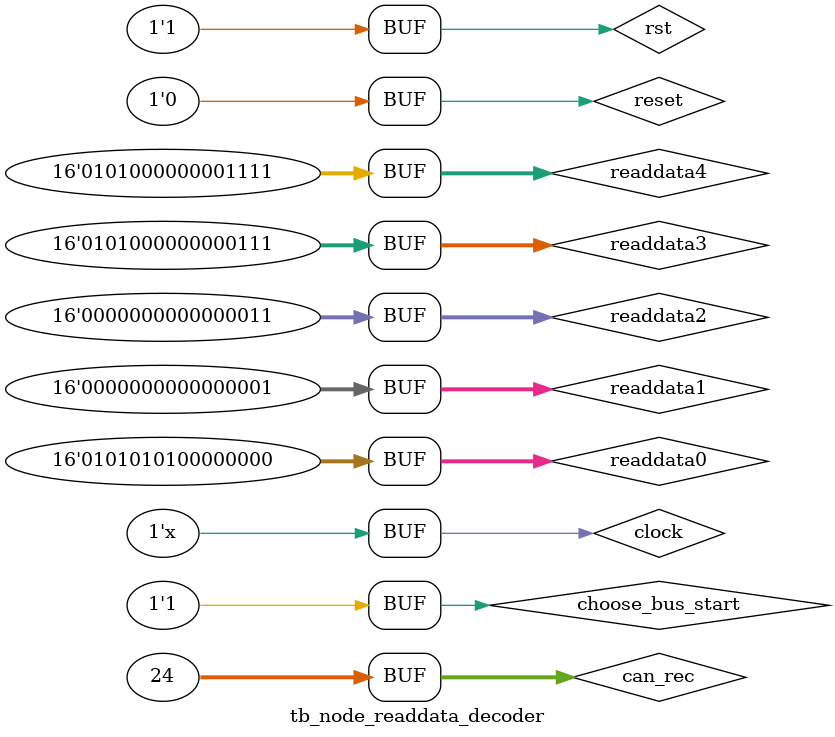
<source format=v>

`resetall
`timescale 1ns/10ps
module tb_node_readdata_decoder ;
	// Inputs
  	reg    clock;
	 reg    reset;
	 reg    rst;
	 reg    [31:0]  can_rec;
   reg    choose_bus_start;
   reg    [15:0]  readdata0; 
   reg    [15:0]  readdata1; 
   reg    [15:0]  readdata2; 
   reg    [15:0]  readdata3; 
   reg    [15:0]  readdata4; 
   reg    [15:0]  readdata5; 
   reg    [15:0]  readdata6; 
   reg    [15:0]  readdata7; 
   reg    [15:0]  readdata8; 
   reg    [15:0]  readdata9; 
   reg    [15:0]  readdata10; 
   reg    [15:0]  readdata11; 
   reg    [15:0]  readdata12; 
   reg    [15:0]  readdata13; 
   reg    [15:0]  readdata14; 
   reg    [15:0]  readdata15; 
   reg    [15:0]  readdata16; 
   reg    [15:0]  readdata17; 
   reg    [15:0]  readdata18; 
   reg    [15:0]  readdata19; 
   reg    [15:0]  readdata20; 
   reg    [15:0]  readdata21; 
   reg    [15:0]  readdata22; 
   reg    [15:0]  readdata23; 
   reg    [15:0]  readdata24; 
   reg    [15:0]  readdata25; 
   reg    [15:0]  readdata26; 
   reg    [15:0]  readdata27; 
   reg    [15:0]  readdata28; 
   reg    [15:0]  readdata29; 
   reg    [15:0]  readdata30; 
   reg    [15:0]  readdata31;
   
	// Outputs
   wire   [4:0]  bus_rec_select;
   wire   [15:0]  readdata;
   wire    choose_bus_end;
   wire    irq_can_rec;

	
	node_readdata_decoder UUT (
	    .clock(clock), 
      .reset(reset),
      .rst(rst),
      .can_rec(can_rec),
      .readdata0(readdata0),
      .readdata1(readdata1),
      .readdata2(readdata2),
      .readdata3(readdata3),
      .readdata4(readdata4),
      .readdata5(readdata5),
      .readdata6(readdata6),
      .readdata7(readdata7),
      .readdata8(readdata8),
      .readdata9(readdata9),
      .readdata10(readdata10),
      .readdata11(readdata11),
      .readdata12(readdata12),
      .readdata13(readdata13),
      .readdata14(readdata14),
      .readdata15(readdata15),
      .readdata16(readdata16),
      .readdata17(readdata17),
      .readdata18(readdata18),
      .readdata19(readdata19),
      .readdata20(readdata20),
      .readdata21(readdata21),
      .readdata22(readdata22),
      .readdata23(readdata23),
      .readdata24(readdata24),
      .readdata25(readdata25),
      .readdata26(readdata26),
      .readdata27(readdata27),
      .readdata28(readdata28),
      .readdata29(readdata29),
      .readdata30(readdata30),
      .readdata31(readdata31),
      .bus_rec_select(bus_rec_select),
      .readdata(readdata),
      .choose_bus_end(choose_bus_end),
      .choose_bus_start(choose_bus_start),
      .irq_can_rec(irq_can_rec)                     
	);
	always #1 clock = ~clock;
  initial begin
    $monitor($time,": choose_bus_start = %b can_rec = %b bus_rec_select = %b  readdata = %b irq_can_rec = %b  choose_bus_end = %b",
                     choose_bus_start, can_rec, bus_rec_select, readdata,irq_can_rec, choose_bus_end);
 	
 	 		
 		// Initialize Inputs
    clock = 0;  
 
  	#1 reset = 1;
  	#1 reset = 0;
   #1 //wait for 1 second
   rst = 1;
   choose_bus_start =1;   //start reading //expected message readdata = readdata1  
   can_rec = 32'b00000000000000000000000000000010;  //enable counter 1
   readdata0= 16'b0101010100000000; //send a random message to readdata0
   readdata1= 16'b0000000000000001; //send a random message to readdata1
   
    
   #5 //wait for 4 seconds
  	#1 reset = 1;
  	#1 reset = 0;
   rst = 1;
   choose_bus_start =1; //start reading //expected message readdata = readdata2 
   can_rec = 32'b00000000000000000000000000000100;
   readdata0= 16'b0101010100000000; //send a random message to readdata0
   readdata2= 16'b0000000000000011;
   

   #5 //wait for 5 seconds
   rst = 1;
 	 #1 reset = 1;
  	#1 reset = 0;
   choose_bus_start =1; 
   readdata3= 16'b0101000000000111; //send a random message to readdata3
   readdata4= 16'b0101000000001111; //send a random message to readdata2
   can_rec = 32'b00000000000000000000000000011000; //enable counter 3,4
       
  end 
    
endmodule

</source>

- **THE TASK**
Every line above should be transcribed exactly, though no image should be carried over.

- **PROBLEM SOLUTION**
<source format=v>

`resetall
`timescale 1ns/10ps
module tb_node_readdata_decoder ;
	// Inputs
  	reg    clock;
	 reg    reset;
	 reg    rst;
	 reg    [31:0]  can_rec;
   reg    choose_bus_start;
   reg    [15:0]  readdata0; 
   reg    [15:0]  readdata1; 
   reg    [15:0]  readdata2; 
   reg    [15:0]  readdata3; 
   reg    [15:0]  readdata4; 
   reg    [15:0]  readdata5; 
   reg    [15:0]  readdata6; 
   reg    [15:0]  readdata7; 
   reg    [15:0]  readdata8; 
   reg    [15:0]  readdata9; 
   reg    [15:0]  readdata10; 
   reg    [15:0]  readdata11; 
   reg    [15:0]  readdata12; 
   reg    [15:0]  readdata13; 
   reg    [15:0]  readdata14; 
   reg    [15:0]  readdata15; 
   reg    [15:0]  readdata16; 
   reg    [15:0]  readdata17; 
   reg    [15:0]  readdata18; 
   reg    [15:0]  readdata19; 
   reg    [15:0]  readdata20; 
   reg    [15:0]  readdata21; 
   reg    [15:0]  readdata22; 
   reg    [15:0]  readdata23; 
   reg    [15:0]  readdata24; 
   reg    [15:0]  readdata25; 
   reg    [15:0]  readdata26; 
   reg    [15:0]  readdata27; 
   reg    [15:0]  readdata28; 
   reg    [15:0]  readdata29; 
   reg    [15:0]  readdata30; 
   reg    [15:0]  readdata31;
   
	// Outputs
   wire   [4:0]  bus_rec_select;
   wire   [15:0]  readdata;
   wire    choose_bus_end;
   wire    irq_can_rec;

	
	node_readdata_decoder UUT (
	    .clock(clock), 
      .reset(reset),
      .rst(rst),
      .can_rec(can_rec),
      .readdata0(readdata0),
      .readdata1(readdata1),
      .readdata2(readdata2),
      .readdata3(readdata3),
      .readdata4(readdata4),
      .readdata5(readdata5),
      .readdata6(readdata6),
      .readdata7(readdata7),
      .readdata8(readdata8),
      .readdata9(readdata9),
      .readdata10(readdata10),
      .readdata11(readdata11),
      .readdata12(readdata12),
      .readdata13(readdata13),
      .readdata14(readdata14),
      .readdata15(readdata15),
      .readdata16(readdata16),
      .readdata17(readdata17),
      .readdata18(readdata18),
      .readdata19(readdata19),
      .readdata20(readdata20),
      .readdata21(readdata21),
      .readdata22(readdata22),
      .readdata23(readdata23),
      .readdata24(readdata24),
      .readdata25(readdata25),
      .readdata26(readdata26),
      .readdata27(readdata27),
      .readdata28(readdata28),
      .readdata29(readdata29),
      .readdata30(readdata30),
      .readdata31(readdata31),
      .bus_rec_select(bus_rec_select),
      .readdata(readdata),
      .choose_bus_end(choose_bus_end),
      .choose_bus_start(choose_bus_start),
      .irq_can_rec(irq_can_rec)                     
	);
	always #1 clock = ~clock;
  initial begin
    $monitor($time,": choose_bus_start = %b can_rec = %b bus_rec_select = %b  readdata = %b irq_can_rec = %b  choose_bus_end = %b",
                     choose_bus_start, can_rec, bus_rec_select, readdata,irq_can_rec, choose_bus_end);
 	
 	 		
 		// Initialize Inputs
    clock = 0;  
 
  	#1 reset = 1;
  	#1 reset = 0;
   #1 //wait for 1 second
   rst = 1;
   choose_bus_start =1;   //start reading //expected message readdata = readdata1  
   can_rec = 32'b00000000000000000000000000000010;  //enable counter 1
   readdata0= 16'b0101010100000000; //send a random message to readdata0
   readdata1= 16'b0000000000000001; //send a random message to readdata1
   
    
   #5 //wait for 4 seconds
  	#1 reset = 1;
  	#1 reset = 0;
   rst = 1;
   choose_bus_start =1; //start reading //expected message readdata = readdata2 
   can_rec = 32'b00000000000000000000000000000100;
   readdata0= 16'b0101010100000000; //send a random message to readdata0
   readdata2= 16'b0000000000000011;
   

   #5 //wait for 5 seconds
   rst = 1;
 	 #1 reset = 1;
  	#1 reset = 0;
   choose_bus_start =1; 
   readdata3= 16'b0101000000000111; //send a random message to readdata3
   readdata4= 16'b0101000000001111; //send a random message to readdata2
   can_rec = 32'b00000000000000000000000000011000; //enable counter 3,4
       
  end 
    
endmodule

</source>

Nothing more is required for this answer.